I can’t help an aside here. When my current congressman, Republican Roscoe Bartlett (a very nice fellow) was first elected, he vowed he would only serve three terms (six years). That was in 1992. At age 86, he’s now running for reelection to his 12th term, and will probably lose to a Democrat in a district gerrymandered this year specifically to render him vulnerable. So one might take term limit promises with a grain of politically cynical salt.

Explaining’s the defeat of Stearns, the Wall Street Journal observed, “Mr. Stearns had made headlines this year as the lead Republican on the investigations into the Obama Administration’s loan guarantee to failed solar company Solyndra, but was caught off guard by Mr. Yoho’s campaign’s charges that politicians’ complacency had failed to catch the Solyndra problem in time.”

Politico concluded that Stearns “didn’t take the challenge seriously enough and got outhustled by political newcomer Ted Yoho.” The district got rearranged during the recent Florida remap and Stearns apparently didn’t spend much time at home trying to engage the new folks in his district, who may never had heard of Solyndra. Or of Stearns, for that matter.

Stearns was a GOP heavyweight in Washington. He was a contender for the chairmanship of the energy committee when the Republicans took control of the House after the 2010 elections, but lost out to Michigan’s Fred Upton. Stearns got the important investigations subcommittee as a consolation prize.
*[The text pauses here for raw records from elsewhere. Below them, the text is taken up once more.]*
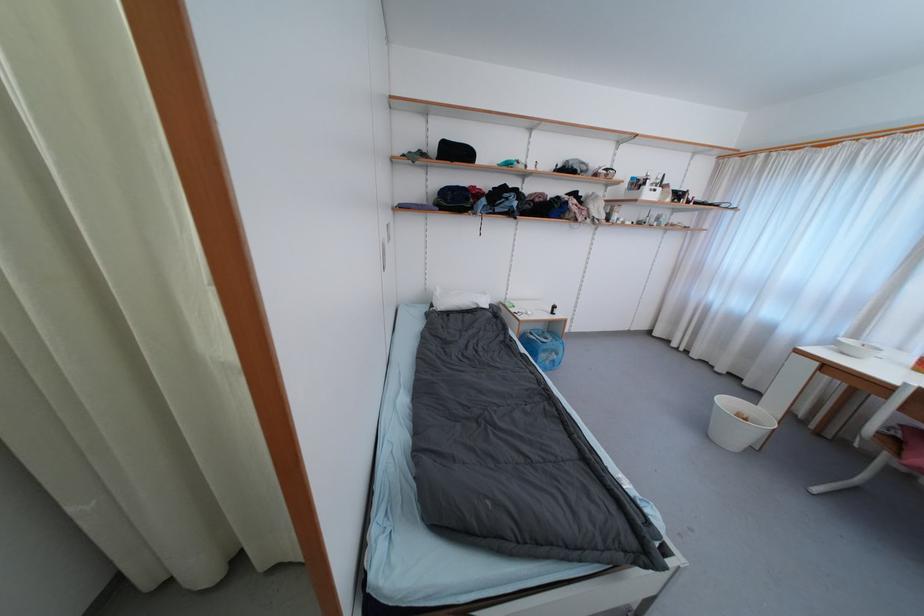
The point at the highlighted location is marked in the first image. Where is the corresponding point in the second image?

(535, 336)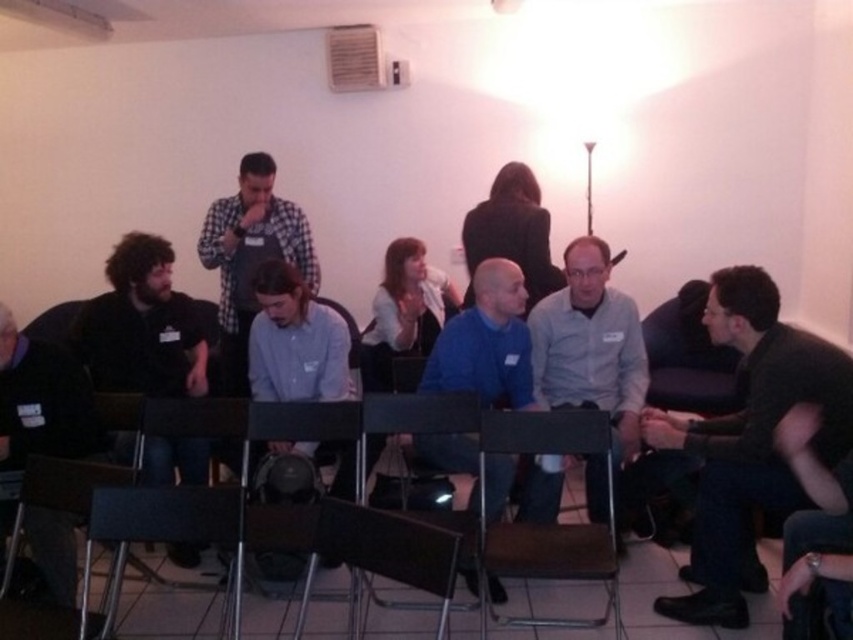
You are standing in the room and want to locate the dark gray sweater at center. According to the coordinates provided, where would you look relative to the room?

The dark gray sweater at center is located at coordinates point (749, 442), which would be in the lower right area of the room.

You are attending a meeting in this room and notice two items of interest. One is the dark gray sweater at center and the other is the metallic gray chair at center. Which of these items is positioned higher relative to the other?

The dark gray sweater at center is located above the metallic gray chair at center, so it is positioned higher.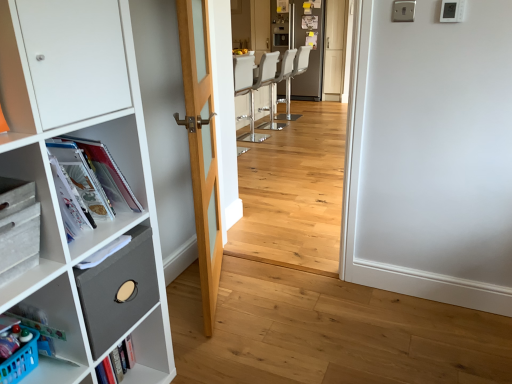
Find the location of a particular element. The height and width of the screenshot is (384, 512). light wood floor at center is located at coordinates (294, 191).

What is the approximate height of light wood floor at center?

The height of light wood floor at center is 4.80 feet.

What is the approximate height of white leather bar stool at center, acting as the 2th armchair starting from the front?

white leather bar stool at center, acting as the 2th armchair starting from the front, is 1.02 meters tall.

The image size is (512, 384). In order to click on white leather barstool at center, the first armchair viewed from the front in this screenshot , I will do (276, 82).

Where is `white glossy refrigerator at upper center`? white glossy refrigerator at upper center is located at coordinates (312, 65).

Which of these two, matte plastic magazines at left or light wood floor at center, stands shorter?

matte plastic magazines at left.

Can you confirm if matte plastic magazines at left is thinner than light wood floor at center?

No, matte plastic magazines at left is not thinner than light wood floor at center.

Which object is positioned more to the right, matte plastic magazines at left or light wood floor at center?

From the viewer's perspective, light wood floor at center appears more on the right side.

From the image's perspective, between matte plastic magazines at left and light wood floor at center, who is located below?

matte plastic magazines at left is shown below in the image.

From the picture: Is natural wood door at center far away from white leather barstool at center, the second armchair viewed from the back?

Yes, natural wood door at center and white leather barstool at center, the second armchair viewed from the back, are quite far apart.

In the image, is natural wood door at center positioned in front of or behind white leather barstool at center, the second armchair viewed from the back?

natural wood door at center is positioned closer to the viewer than white leather barstool at center, the second armchair viewed from the back.

This screenshot has height=384, width=512. What are the coordinates of `the 1st armchair counting from the right of the natural wood door at center` in the screenshot? It's located at (276, 82).

Which of these two, natural wood door at center or white leather barstool at center, the second armchair viewed from the back, is thinner?

natural wood door at center is thinner.

Considering the positions of objects white leather bar stool at center and white leather bar stool at center, acting as the 2th armchair starting from the front, in the image provided, who is behind, white leather bar stool at center or white leather bar stool at center, acting as the 2th armchair starting from the front,?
He attempted to use it to create a name for himself through the subcommittee’s investigative and subpoena powers, but that name apparently didn’t carry far enough beyond the Washington beltway.

Ironically, the election came just weeks after it transpired in bankruptcy court that taxpayers likely will get only about $24 million back from the $527 million loan that the Department of Energy gave to Solyndra in 2009 as part of the administration’s economic stimulus program.